# Source material:
◇ ◇ ◇

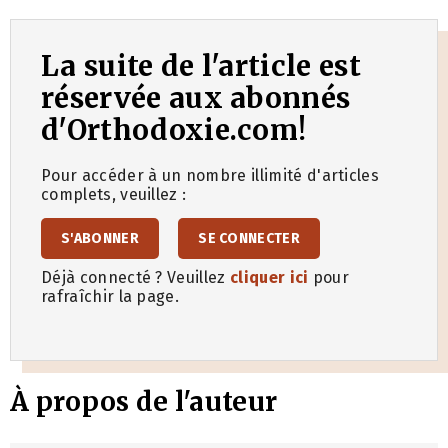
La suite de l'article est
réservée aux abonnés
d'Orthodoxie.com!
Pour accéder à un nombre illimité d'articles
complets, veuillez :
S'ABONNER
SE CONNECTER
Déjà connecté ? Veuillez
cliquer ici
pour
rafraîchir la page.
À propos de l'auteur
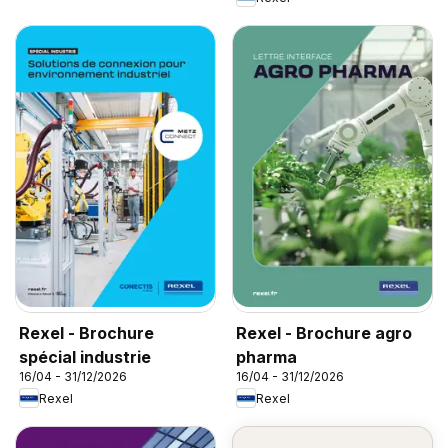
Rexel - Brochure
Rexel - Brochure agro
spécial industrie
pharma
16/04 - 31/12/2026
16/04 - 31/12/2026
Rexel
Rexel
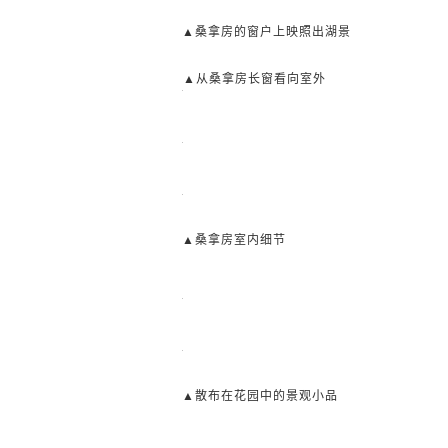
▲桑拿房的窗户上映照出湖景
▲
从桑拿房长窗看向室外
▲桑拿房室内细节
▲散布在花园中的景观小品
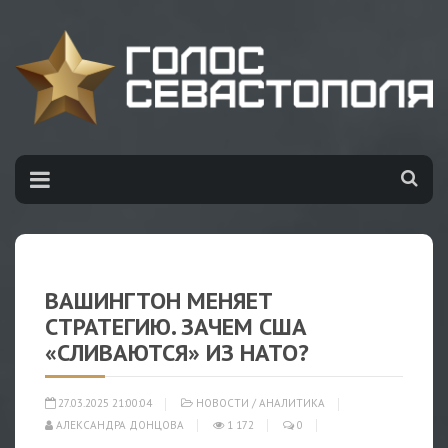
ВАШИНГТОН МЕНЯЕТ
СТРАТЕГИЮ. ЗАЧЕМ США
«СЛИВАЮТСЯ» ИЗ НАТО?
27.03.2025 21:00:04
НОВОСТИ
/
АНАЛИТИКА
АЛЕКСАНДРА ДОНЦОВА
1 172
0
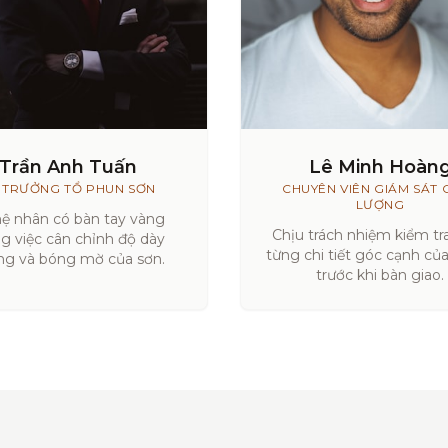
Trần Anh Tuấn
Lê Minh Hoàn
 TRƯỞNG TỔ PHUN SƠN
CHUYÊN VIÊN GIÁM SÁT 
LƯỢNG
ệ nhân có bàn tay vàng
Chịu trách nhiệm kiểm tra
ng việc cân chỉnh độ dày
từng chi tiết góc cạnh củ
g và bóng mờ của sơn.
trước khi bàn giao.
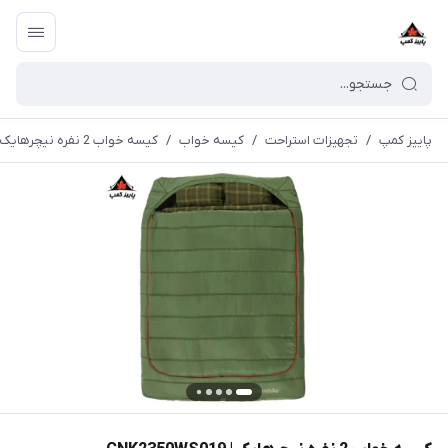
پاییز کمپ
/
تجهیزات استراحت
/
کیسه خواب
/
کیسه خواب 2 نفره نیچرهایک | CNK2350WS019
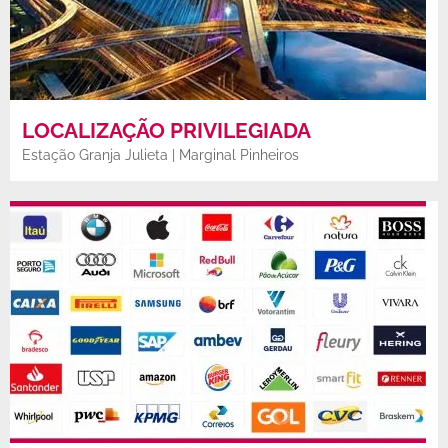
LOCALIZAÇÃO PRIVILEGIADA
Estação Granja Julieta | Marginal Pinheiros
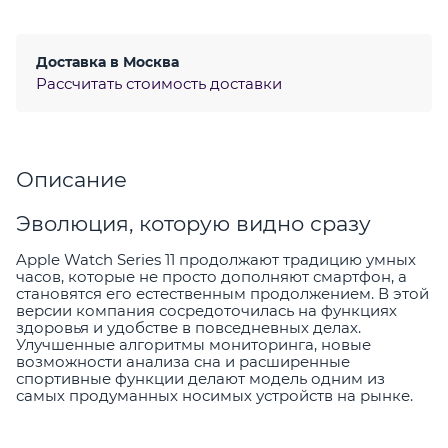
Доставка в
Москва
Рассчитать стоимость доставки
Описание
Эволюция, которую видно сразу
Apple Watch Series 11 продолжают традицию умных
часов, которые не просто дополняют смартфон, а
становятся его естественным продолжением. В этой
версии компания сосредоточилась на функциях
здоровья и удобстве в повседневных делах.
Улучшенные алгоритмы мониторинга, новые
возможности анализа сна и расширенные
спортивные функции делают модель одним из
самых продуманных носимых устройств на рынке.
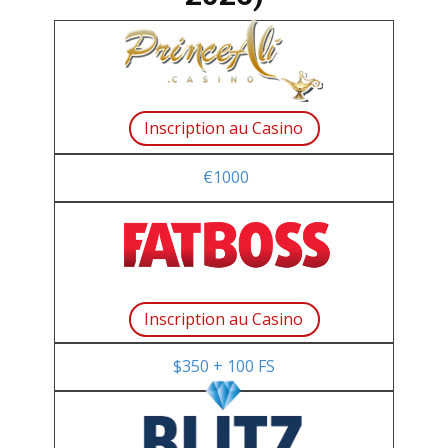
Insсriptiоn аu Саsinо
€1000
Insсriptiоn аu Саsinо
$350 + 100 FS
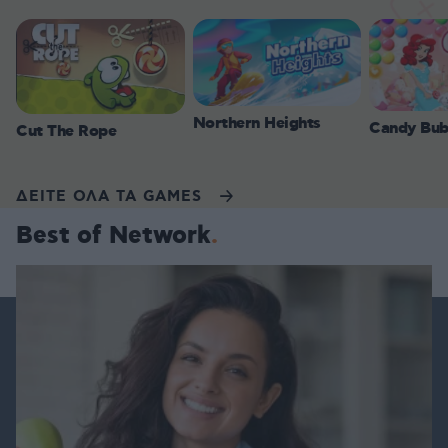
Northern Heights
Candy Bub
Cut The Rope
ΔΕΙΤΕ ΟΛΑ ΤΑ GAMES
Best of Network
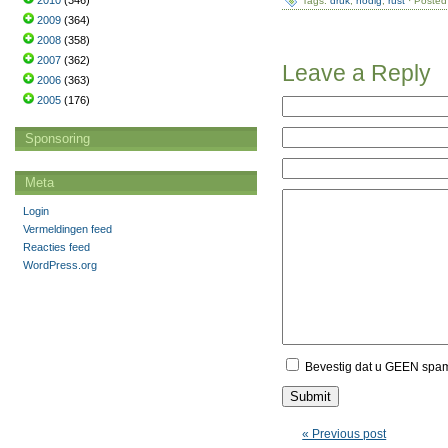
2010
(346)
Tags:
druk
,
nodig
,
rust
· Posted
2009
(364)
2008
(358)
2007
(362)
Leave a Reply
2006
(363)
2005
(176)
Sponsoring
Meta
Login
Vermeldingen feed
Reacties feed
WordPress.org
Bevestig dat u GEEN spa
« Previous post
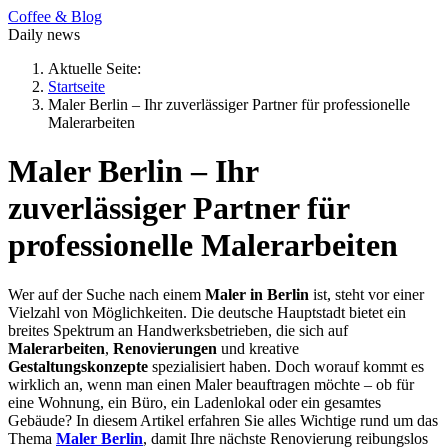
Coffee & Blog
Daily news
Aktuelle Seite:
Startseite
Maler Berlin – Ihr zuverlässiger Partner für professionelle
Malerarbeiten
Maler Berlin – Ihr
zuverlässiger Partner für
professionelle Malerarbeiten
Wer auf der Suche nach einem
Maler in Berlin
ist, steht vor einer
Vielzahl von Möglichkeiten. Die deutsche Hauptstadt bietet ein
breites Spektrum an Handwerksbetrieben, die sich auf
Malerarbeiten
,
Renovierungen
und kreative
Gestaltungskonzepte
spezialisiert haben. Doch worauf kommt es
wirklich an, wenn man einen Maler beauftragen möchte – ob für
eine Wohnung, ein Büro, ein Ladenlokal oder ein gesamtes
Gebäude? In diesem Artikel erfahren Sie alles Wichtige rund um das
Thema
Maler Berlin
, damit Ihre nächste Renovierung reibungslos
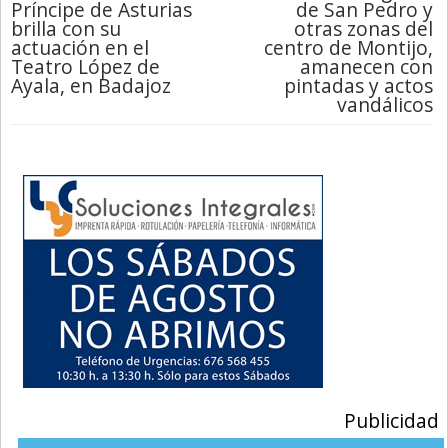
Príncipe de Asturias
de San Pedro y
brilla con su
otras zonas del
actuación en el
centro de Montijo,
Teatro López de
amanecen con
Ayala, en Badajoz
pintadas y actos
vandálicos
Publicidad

◇ ◇ ◇

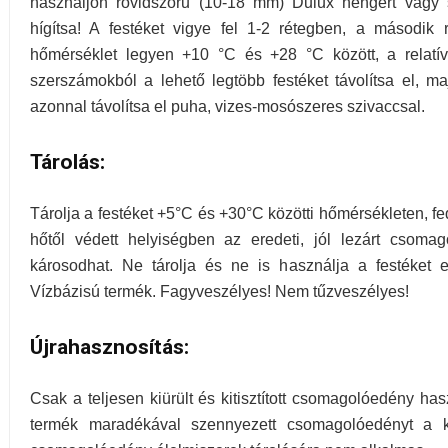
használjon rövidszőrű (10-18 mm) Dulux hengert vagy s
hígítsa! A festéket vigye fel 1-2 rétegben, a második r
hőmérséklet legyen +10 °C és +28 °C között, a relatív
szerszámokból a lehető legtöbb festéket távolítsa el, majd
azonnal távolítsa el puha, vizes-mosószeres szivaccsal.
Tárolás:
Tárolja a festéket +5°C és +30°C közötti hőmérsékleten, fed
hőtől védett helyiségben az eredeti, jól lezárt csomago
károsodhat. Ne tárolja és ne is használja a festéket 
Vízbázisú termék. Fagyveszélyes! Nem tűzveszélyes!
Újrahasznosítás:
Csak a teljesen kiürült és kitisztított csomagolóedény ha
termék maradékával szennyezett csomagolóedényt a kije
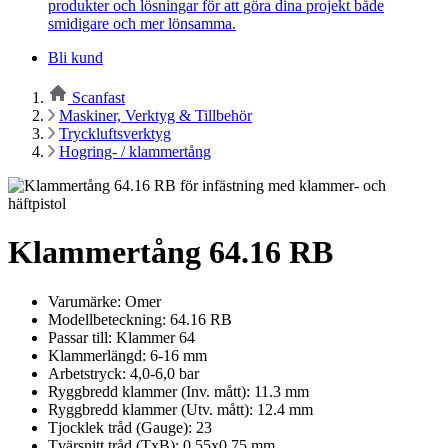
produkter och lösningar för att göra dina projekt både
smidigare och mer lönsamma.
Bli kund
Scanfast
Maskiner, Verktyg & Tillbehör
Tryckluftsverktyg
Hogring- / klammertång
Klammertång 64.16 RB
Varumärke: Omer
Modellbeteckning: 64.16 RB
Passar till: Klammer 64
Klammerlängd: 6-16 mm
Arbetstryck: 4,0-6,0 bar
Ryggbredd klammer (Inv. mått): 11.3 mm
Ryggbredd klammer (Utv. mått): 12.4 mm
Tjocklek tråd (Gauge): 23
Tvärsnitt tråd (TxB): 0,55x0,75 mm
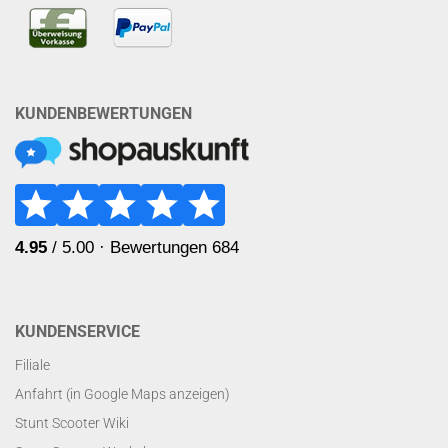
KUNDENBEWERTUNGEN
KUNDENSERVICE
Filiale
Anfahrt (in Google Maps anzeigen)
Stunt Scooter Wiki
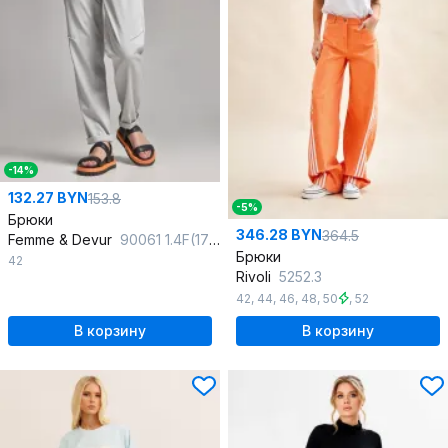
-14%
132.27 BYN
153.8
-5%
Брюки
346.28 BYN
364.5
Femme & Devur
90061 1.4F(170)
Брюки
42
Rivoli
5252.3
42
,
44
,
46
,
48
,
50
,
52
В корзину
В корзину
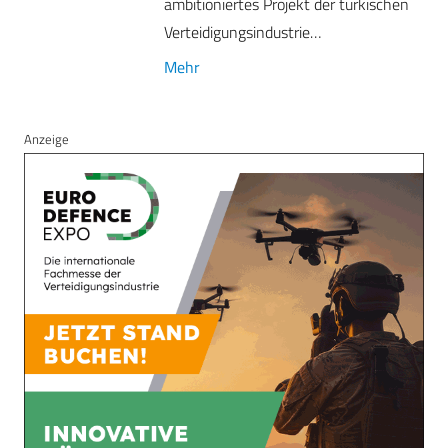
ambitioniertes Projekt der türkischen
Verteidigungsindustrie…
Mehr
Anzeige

◇ ◇ ◇

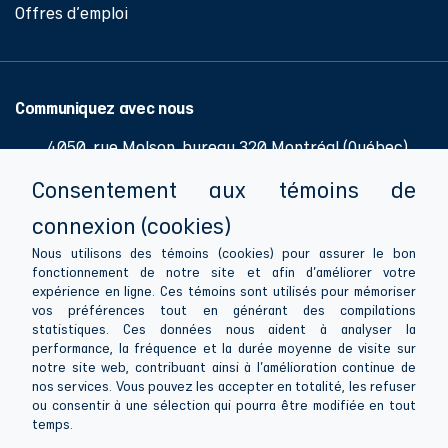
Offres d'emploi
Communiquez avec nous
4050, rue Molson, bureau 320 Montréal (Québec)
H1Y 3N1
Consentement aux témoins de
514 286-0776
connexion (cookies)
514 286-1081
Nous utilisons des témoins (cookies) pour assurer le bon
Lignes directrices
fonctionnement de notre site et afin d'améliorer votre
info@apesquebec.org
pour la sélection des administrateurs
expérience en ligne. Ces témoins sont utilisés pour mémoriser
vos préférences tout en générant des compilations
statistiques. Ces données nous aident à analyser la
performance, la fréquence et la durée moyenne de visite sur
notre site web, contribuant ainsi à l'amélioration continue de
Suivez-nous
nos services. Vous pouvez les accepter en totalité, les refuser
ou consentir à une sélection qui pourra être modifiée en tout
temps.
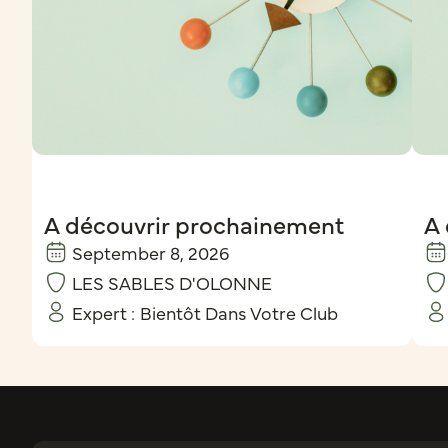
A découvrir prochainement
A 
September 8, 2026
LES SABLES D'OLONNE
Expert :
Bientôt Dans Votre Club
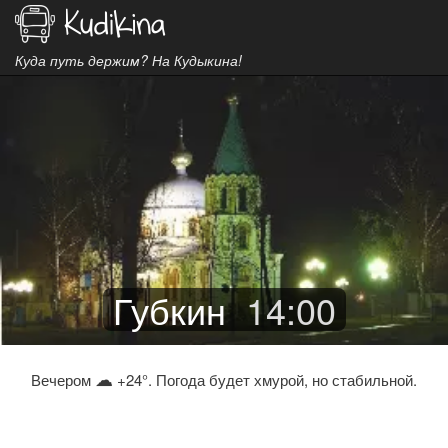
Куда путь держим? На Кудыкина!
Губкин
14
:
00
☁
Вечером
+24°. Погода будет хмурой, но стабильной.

◇ ◇ ◇

Please output the lines above beginning at the line with "ou consentir à" and ending after the line with "хмурой, но стабильной.", precisely as written and with no pictures.

ou consentir à une sélection qui pourra être modifiée en tout
temps.
A découvrir prochainement
A 
September 8, 2026
LES SABLES D'OLONNE
Expert :
Bientôt Dans Votre Club
Куда путь держим? На Кудыкина!
Губкин
14
:
00
☁
Вечером
+24°. Погода будет хмурой, но стабильной.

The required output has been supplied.